---- INFORMATION
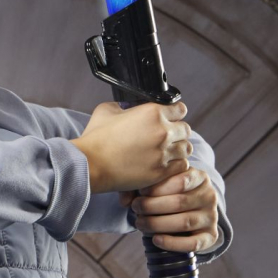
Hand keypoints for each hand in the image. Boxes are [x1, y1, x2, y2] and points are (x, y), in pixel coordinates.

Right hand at [70, 101, 192, 193]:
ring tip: (167, 151)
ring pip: (186, 148)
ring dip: (178, 149)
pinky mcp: (161, 172)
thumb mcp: (108, 110)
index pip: (180, 109)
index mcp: (152, 112)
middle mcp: (163, 131)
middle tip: (167, 136)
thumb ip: (125, 105)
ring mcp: (164, 153)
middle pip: (185, 129)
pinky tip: (164, 164)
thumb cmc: (96, 137)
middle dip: (177, 131)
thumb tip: (130, 107)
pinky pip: (181, 166)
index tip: (169, 117)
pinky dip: (175, 165)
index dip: (174, 112)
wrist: (91, 164)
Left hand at [118, 166, 219, 253]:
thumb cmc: (171, 192)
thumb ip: (145, 184)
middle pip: (180, 202)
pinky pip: (193, 244)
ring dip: (158, 224)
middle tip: (135, 207)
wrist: (193, 210)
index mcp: (200, 177)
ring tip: (140, 223)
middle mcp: (210, 196)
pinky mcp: (211, 237)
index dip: (158, 186)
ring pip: (184, 222)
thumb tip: (124, 200)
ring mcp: (212, 217)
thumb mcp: (165, 182)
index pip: (181, 179)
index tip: (140, 191)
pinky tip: (156, 240)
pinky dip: (173, 243)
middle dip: (153, 206)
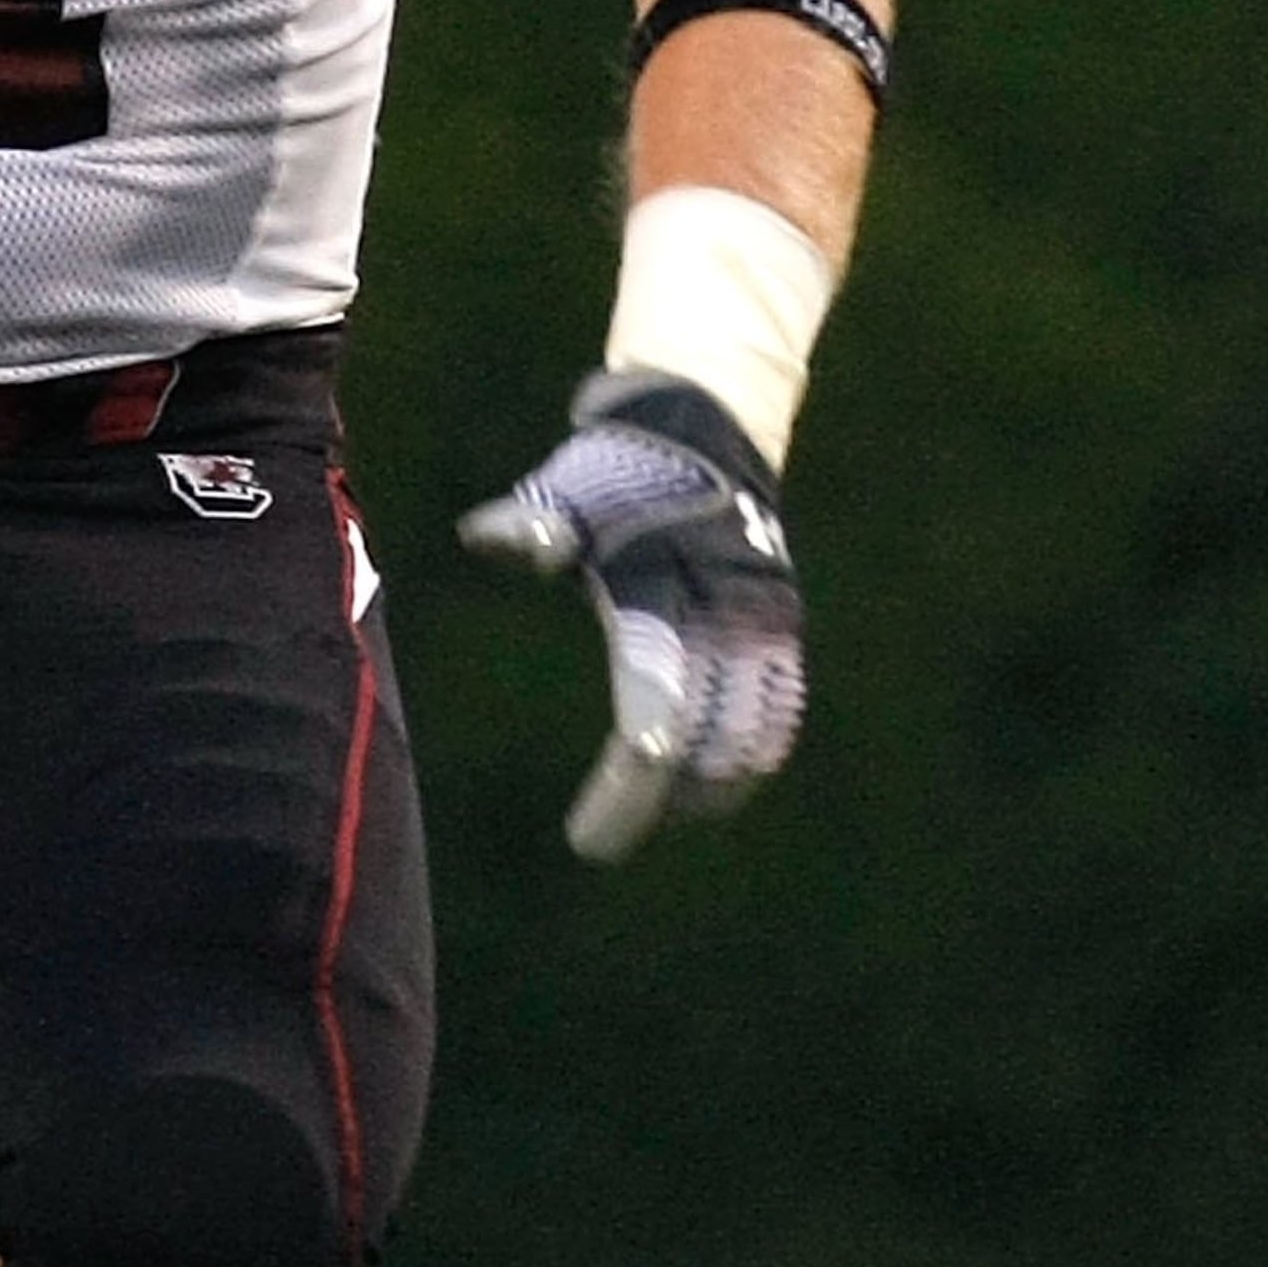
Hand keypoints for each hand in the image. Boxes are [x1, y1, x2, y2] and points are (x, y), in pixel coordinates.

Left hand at [458, 372, 805, 864]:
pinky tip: (701, 786)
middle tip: (598, 836)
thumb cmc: (619, 471)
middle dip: (655, 799)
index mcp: (669, 595)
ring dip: (705, 787)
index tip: (592, 836)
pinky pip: (776, 715)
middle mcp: (730, 621)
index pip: (656, 706)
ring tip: (645, 813)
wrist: (706, 430)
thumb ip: (535, 527)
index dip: (631, 779)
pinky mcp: (782, 633)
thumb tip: (486, 538)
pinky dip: (743, 757)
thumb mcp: (569, 491)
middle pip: (708, 745)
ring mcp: (766, 630)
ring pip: (753, 741)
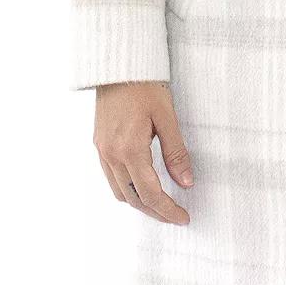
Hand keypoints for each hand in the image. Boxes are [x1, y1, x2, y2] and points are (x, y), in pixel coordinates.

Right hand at [93, 80, 192, 223]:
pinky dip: (127, 189)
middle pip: (134, 198)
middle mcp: (111, 154)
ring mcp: (102, 150)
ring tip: (161, 205)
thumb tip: (186, 182)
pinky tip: (142, 186)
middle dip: (156, 212)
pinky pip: (111, 178)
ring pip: (120, 192)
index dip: (168, 210)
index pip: (150, 193)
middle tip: (176, 216)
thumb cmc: (144, 86)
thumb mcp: (167, 117)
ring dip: (140, 203)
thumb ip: (176, 152)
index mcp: (129, 149)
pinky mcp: (99, 145)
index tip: (183, 218)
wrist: (118, 66)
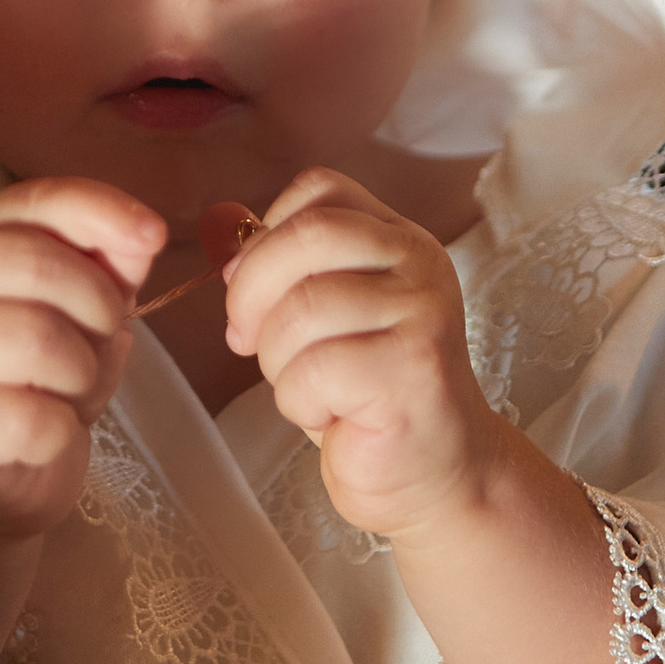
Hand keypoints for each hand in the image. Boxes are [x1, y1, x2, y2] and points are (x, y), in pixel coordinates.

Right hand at [0, 178, 164, 540]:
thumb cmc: (37, 382)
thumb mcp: (79, 313)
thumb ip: (105, 268)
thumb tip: (141, 236)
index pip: (32, 200)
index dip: (99, 208)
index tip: (153, 235)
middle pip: (33, 261)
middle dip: (97, 302)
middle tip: (104, 337)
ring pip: (35, 337)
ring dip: (82, 370)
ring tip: (71, 390)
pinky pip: (31, 415)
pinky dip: (62, 428)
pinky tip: (48, 432)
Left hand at [222, 169, 501, 542]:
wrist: (436, 474)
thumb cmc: (371, 396)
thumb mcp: (329, 317)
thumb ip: (290, 273)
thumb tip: (228, 248)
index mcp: (396, 239)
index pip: (318, 189)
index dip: (265, 236)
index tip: (253, 290)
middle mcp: (418, 264)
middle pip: (306, 235)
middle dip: (251, 292)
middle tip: (245, 340)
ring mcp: (422, 313)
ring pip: (300, 310)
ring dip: (277, 362)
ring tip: (309, 389)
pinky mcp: (413, 370)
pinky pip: (314, 370)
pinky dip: (300, 402)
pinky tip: (332, 415)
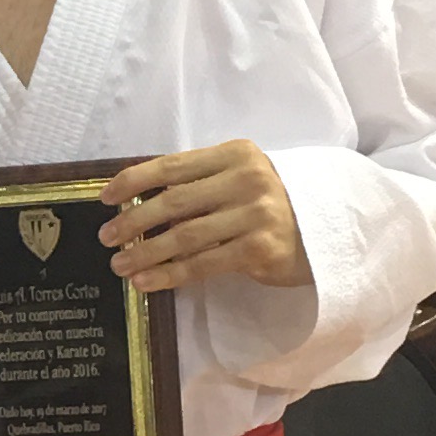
--------
What you give back should be exactly the lines from the top of the data above down to and including the line with "thumb cmc: (96, 137)", minus any pictures.

Hand keypoints for each hand in the image. Boxes are [x1, y1, x2, y2] and points are (x, y), in pixel coordinates.

Right hand at [70, 101, 192, 193]:
ring tip: (167, 151)
ring pip: (186, 148)
ring dip: (178, 149)
pinky mcp: (161, 172)
thumb mcp: (108, 110)
index pip: (180, 109)
index mcp: (152, 112)
middle mcp: (163, 131)
middle tip: (167, 136)
thumb ip: (125, 105)
ring mcp: (164, 153)
middle pip: (185, 129)
pinky tip: (164, 164)
thumb cmc: (96, 137)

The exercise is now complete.